### What the task requires
Write out the rows from the first one through the row containing "703613565: 703613565 -> 872725333", inclusive, reproducing each line without any change.

### Provided entries
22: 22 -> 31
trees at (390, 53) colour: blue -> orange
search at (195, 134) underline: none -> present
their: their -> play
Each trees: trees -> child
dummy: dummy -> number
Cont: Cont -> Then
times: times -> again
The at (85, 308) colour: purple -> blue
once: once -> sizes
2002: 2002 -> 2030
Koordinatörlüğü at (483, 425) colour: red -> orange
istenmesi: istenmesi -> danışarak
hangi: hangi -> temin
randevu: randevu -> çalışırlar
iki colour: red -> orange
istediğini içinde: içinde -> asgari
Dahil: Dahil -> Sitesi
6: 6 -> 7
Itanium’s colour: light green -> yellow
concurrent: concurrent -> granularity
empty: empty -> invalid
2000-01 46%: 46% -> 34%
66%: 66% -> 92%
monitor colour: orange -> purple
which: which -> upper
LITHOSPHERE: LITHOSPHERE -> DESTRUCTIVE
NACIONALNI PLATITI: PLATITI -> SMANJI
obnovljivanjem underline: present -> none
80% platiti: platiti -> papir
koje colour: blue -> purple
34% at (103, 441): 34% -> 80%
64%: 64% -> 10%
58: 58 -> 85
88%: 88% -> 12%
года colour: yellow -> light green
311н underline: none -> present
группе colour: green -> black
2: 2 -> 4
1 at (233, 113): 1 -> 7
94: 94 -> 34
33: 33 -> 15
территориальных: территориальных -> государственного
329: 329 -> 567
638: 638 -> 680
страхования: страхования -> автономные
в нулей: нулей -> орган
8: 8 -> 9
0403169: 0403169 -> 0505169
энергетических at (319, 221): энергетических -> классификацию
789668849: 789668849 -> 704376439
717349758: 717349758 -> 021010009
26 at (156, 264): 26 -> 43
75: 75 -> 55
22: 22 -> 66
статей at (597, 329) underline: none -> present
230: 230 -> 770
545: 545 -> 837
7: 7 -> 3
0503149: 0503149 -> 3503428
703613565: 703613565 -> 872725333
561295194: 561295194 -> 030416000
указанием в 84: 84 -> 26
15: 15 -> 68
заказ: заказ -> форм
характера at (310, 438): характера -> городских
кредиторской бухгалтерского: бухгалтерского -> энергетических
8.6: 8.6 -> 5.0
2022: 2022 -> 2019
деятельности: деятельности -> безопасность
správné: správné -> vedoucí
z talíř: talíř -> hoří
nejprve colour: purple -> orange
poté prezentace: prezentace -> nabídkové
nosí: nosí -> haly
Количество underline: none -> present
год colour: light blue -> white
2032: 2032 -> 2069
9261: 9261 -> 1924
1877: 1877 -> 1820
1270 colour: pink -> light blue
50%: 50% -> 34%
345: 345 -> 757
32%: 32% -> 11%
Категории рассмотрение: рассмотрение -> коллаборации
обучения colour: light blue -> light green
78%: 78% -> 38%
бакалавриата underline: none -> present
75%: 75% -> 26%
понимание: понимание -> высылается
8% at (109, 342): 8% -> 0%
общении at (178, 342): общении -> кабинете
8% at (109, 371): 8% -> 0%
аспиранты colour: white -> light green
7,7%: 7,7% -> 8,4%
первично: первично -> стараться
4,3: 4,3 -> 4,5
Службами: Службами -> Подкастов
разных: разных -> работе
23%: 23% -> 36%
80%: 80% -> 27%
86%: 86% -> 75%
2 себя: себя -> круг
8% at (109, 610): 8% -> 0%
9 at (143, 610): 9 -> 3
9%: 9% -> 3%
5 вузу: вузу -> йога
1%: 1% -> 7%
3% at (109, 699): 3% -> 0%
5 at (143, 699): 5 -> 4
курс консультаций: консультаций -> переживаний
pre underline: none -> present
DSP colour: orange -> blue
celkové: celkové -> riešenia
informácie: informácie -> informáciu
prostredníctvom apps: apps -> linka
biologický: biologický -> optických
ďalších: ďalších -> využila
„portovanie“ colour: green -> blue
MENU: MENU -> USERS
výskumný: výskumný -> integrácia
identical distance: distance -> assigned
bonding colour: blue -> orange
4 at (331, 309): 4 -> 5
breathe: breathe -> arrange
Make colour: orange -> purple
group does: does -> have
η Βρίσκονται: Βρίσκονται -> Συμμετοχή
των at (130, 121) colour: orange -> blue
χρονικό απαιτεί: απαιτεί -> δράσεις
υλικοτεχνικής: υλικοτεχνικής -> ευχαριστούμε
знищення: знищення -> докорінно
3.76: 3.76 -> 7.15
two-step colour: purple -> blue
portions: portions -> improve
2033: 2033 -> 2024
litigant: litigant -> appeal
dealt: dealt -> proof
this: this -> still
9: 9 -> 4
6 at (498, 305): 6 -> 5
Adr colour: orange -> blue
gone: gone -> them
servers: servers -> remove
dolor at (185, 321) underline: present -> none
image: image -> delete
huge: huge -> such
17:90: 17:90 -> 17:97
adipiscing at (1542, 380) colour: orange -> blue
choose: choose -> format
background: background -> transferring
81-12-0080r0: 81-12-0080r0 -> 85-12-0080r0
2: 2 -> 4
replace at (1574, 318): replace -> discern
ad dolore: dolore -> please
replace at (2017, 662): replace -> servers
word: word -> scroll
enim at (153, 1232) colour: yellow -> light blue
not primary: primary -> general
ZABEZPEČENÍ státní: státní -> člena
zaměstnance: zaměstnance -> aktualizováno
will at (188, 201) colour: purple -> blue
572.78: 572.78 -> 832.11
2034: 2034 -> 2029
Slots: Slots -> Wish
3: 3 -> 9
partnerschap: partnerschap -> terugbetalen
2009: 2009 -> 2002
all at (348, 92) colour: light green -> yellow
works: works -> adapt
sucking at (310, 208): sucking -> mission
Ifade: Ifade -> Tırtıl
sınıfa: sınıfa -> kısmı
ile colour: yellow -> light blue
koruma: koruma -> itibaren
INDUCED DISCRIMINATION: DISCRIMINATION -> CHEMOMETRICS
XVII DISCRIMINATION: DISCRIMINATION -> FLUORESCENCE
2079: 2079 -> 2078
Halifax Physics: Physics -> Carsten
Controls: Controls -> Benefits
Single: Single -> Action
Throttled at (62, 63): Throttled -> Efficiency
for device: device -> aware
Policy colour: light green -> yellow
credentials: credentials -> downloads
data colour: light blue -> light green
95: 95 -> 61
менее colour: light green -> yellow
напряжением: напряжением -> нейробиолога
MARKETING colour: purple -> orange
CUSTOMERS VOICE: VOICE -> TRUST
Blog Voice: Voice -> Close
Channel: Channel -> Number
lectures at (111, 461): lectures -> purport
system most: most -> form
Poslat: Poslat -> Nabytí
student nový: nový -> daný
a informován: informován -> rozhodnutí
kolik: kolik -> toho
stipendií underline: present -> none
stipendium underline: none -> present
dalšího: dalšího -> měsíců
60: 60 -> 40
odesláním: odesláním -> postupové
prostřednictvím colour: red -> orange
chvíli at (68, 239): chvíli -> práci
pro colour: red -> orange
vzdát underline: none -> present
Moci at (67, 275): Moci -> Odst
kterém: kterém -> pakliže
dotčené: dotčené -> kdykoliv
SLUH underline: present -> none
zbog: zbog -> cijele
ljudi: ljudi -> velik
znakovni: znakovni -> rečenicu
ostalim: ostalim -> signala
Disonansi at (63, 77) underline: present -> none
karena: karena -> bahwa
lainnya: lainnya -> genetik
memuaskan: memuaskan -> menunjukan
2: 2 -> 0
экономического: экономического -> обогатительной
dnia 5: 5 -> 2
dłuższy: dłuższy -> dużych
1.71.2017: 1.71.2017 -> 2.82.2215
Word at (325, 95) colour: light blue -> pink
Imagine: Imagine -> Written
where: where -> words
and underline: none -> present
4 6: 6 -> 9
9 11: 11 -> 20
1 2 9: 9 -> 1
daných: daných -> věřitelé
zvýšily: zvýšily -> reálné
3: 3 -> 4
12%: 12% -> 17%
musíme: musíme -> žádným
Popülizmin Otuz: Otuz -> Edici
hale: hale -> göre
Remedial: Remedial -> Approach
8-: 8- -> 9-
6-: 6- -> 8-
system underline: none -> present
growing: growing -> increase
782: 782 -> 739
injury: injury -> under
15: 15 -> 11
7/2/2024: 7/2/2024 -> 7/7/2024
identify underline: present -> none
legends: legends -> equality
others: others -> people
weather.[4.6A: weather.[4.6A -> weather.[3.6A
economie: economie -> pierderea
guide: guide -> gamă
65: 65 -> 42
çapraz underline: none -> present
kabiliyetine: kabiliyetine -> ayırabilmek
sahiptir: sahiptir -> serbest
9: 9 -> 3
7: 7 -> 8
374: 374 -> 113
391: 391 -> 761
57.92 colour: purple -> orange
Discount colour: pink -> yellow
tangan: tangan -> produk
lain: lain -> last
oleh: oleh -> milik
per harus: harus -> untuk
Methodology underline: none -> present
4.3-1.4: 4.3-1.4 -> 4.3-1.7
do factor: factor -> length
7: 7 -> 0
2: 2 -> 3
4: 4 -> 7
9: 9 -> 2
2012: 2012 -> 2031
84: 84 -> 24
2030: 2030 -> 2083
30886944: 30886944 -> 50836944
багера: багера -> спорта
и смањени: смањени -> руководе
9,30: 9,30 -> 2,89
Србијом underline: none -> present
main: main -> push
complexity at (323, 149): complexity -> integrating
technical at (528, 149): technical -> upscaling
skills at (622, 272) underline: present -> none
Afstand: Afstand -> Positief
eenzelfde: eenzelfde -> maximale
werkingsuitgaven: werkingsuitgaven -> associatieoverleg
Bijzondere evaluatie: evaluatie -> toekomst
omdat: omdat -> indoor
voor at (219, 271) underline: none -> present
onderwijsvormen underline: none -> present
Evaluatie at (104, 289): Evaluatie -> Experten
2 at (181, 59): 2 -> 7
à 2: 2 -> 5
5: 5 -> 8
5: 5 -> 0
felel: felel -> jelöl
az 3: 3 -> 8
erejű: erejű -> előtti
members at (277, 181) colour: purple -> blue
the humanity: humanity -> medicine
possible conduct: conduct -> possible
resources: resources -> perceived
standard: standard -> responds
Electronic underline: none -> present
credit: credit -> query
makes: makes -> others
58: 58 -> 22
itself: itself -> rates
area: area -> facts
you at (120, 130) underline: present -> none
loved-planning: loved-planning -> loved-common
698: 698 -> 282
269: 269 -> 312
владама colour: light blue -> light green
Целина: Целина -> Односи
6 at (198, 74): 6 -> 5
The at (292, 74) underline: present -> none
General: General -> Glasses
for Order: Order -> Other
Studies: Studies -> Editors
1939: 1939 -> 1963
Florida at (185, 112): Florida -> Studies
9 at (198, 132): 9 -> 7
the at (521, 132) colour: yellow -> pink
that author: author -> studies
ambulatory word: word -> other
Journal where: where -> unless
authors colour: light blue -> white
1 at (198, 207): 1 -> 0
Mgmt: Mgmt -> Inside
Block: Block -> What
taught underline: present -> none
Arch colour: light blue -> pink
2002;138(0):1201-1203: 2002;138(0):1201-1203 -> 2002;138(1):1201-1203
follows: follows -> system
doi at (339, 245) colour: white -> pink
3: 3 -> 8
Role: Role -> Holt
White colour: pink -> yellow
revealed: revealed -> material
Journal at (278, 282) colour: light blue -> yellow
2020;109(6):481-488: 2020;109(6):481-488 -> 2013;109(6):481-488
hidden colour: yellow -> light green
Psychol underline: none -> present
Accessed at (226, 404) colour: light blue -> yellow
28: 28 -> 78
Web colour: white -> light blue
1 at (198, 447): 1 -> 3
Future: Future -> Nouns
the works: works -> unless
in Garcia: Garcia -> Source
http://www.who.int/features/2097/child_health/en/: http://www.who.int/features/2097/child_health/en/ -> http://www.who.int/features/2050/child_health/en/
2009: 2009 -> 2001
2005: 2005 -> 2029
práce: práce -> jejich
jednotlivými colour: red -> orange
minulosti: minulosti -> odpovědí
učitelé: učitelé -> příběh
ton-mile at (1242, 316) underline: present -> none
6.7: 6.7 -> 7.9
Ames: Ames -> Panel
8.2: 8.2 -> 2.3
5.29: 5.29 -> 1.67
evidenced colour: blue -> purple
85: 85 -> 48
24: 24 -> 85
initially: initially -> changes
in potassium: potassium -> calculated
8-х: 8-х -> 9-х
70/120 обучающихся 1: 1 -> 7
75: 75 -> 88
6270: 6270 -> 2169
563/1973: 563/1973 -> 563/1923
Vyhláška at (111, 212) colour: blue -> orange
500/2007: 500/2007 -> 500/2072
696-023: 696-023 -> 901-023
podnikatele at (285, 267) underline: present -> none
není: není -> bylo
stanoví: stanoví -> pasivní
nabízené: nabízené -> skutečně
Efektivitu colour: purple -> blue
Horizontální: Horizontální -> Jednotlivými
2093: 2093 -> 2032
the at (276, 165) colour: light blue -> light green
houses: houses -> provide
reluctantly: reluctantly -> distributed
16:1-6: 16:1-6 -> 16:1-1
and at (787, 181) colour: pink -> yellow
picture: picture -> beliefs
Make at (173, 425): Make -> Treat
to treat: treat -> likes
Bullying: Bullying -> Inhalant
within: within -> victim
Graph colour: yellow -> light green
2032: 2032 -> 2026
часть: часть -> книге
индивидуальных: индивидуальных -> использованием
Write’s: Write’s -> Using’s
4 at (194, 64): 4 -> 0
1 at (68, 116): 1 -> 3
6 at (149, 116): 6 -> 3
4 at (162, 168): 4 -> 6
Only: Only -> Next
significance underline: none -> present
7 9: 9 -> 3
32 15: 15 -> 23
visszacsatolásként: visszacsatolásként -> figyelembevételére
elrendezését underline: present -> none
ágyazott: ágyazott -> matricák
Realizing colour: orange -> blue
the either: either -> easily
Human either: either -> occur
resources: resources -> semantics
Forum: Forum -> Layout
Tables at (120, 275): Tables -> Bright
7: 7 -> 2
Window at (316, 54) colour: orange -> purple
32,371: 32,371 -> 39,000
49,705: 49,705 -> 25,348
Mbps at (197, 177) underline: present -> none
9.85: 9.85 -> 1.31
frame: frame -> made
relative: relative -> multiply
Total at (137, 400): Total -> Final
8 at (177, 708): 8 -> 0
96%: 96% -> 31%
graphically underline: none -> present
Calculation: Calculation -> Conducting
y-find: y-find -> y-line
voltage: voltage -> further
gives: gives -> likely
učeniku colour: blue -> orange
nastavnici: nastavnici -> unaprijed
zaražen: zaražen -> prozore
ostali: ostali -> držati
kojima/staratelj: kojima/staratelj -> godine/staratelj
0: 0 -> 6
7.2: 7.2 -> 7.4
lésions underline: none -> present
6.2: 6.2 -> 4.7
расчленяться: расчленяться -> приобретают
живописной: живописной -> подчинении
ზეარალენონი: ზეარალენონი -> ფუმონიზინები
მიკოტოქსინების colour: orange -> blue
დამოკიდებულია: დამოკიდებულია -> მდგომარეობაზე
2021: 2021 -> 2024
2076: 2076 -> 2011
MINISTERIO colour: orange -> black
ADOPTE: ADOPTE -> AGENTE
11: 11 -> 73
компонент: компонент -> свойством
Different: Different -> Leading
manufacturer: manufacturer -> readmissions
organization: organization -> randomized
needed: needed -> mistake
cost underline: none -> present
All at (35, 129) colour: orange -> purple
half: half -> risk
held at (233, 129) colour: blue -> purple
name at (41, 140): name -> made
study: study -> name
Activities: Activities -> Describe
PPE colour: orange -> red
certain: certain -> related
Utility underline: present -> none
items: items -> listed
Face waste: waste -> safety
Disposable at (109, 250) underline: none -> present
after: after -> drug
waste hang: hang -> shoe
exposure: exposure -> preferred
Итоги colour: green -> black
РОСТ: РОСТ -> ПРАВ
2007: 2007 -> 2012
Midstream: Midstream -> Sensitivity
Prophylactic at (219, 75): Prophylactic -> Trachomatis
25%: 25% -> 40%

### Response for this exercise
22: 22 -> 31
trees at (390, 53) colour: blue -> orange
search at (195, 134) underline: none -> present
their: their -> play
Each trees: trees -> child
dummy: dummy -> number
Cont: Cont -> Then
times: times -> again
The at (85, 308) colour: purple -> blue
once: once -> sizes
2002: 2002 -> 2030
Koordinatörlüğü at (483, 425) colour: red -> orange
istenmesi: istenmesi -> danışarak
hangi: hangi -> temin
randevu: randevu -> çalışırlar
iki colour: red -> orange
istediğini içinde: içinde -> asgari
Dahil: Dahil -> Sitesi
6: 6 -> 7
Itanium’s colour: light green -> yellow
concurrent: concurrent -> granularity
empty: empty -> invalid
2000-01 46%: 46% -> 34%
66%: 66% -> 92%
monitor colour: orange -> purple
which: which -> upper
LITHOSPHERE: LITHOSPHERE -> DESTRUCTIVE
NACIONALNI PLATITI: PLATITI -> SMANJI
obnovljivanjem underline: present -> none
80% platiti: platiti -> papir
koje colour: blue -> purple
34% at (103, 441): 34% -> 80%
64%: 64% -> 10%
58: 58 -> 85
88%: 88% -> 12%
года colour: yellow -> light green
311н underline: none -> present
группе colour: green -> black
2: 2 -> 4
1 at (233, 113): 1 -> 7
94: 94 -> 34
33: 33 -> 15
территориальных: территориальных -> государственного
329: 329 -> 567
638: 638 -> 680
страхования: страхования -> автономные
в нулей: нулей -> орган
8: 8 -> 9
0403169: 0403169 -> 0505169
энергетических at (319, 221): энергетических -> классификацию
789668849: 789668849 -> 704376439
717349758: 717349758 -> 021010009
26 at (156, 264): 26 -> 43
75: 75 -> 55
22: 22 -> 66
статей at (597, 329) underline: none -> present
230: 230 -> 770
545: 545 -> 837
7: 7 -> 3
0503149: 0503149 -> 3503428
703613565: 703613565 -> 872725333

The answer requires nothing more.